Thank you for contacting me about strengthening the Environment Bill, which has now passed into law as the Environment Act. I apologise for not getting back to you in time.
Although Parliament declared an environment and climate emergency in May 2019, there is a huge gulf between the government’s rhetoric on climate change and the reality.
In June, Boris Johnson said that his government will “build back better” and “build back greener”, but the Tories’ previous track record demonstrates very little desire to put environmental issues at the heart of the government’s agenda.
Whilst the Environment Act should have represented an opportunity for the government to firmly commit to a bold domestic strategy on climate change, it does not come close to the urgent and decisive action that is so desperately needed.
Boris Johnson’s government did all it could to resist concrete protections, leaving our environment and ultimately the climate as a bargaining chip for new trade agreements that would undercut Britain’s environmental standards.
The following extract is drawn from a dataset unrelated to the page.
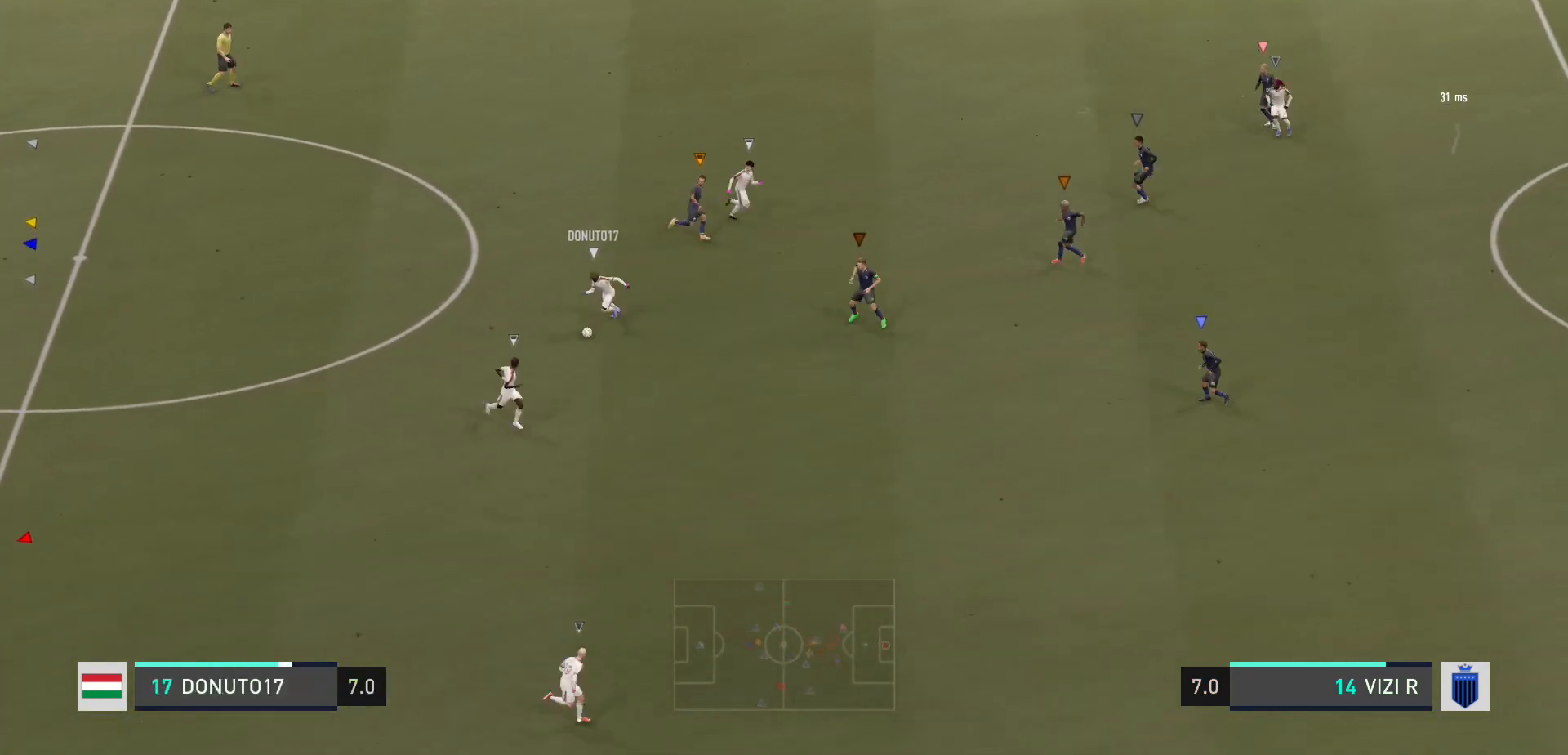
{"buttons": [], "left_stick": "right", "right_stick": "center", "events": []}
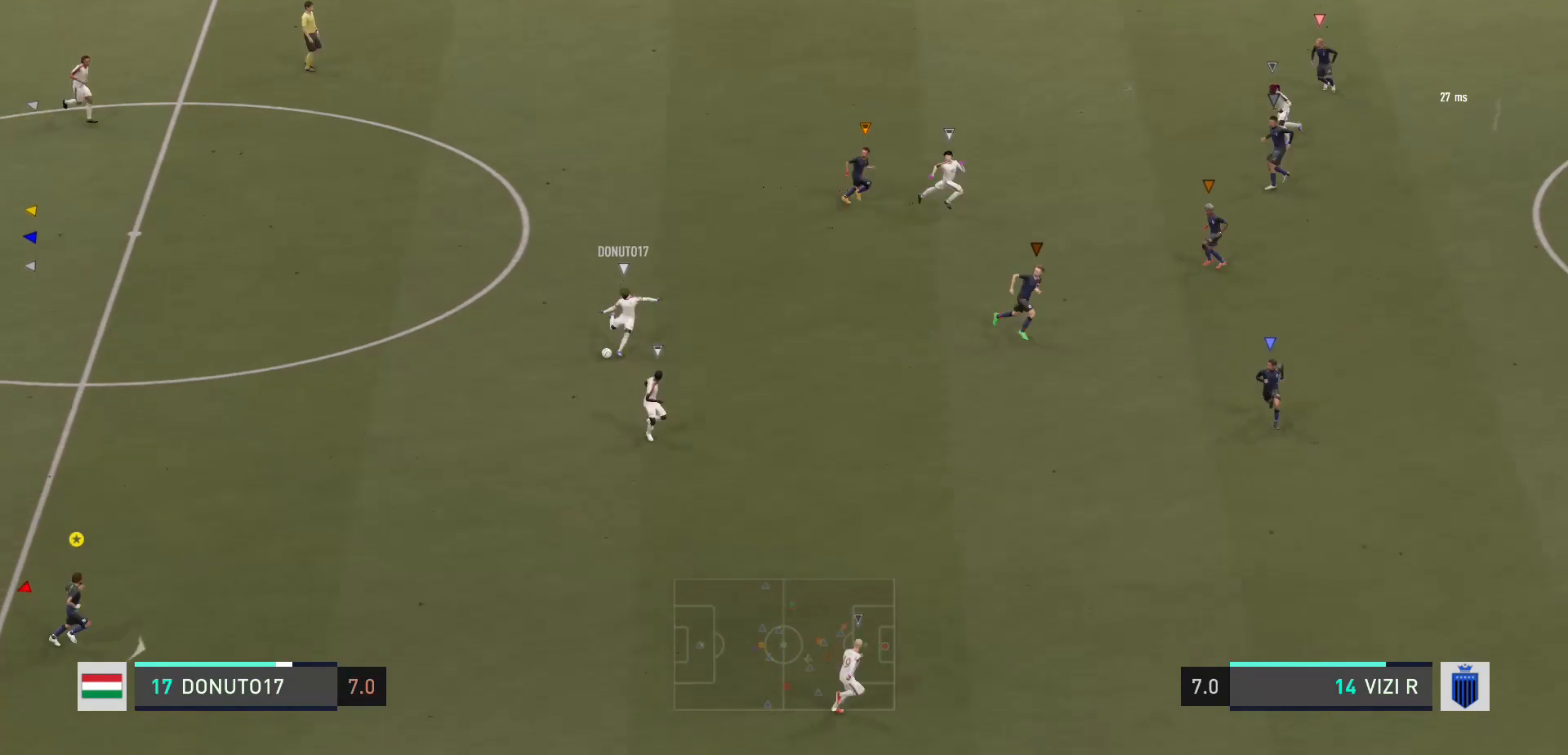
{"buttons": [], "left_stick": "right", "right_stick": "center", "events": []}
The Environment Act does little to help, replacing the EU’s comprehensive framework of environmental protections with four simple long-term targets over which the government has nearly complete discretion to change at any time.
I was proud to stand on a bold and radical plan to tackle the climate crisis in the 2019 General Election. It is bitterly disappointing that Labour cannot enact this vision in government. I have spoken out about the urgent action that is required when it comes to climate change over the past 15 years as an MP. And whilst this government continues to ignore the seriousness of the climate crisis, I will continue to do so.
As the host of COP26, the UK government had the opportunity and a responsibility to show real global leadership in tackling the climate crisis. Having seen first-hand the role that the UK can play in leading a global strategy to tackle climate change when I attended COP 15 in Copenhagen back in 2009, I am disappointed that the government failed to take the opportunity it had to show real global leadership in tackling the climate crisis during COP 26, which the UK hosted in Glasgow earlier this year.
As you may know, Labour tabled numerous amendments to the Environment Bill during the course of its journey through Parliament – including amendments to enforce stricter air quality targets and amendments covering nature and biodiversity. We did our utmost to strength the legislation – but the government refused to see reason.
You wanted Clause 75 to be added to the Environment Bill, which aimed to protect pollinators such as bees from pesticides. Regrettably, the government rejected this amendment like it rejected an earlier amendment Labour had tabled to maintain the ban on bee-killing pesticides.
This government just does not recognise the importance of bees and other pollinating insects to the natural world and to our food chain.
We need actions, not words, if we are serious about combatting the climate emergency.
You can be assured that my Labour colleagues and I will continue to push for bold action on environmental issues.
Thank you again for sharing your thoughts with me about this important issue. If you have any further points you would like to raise, please do not hesitate to get back in touch.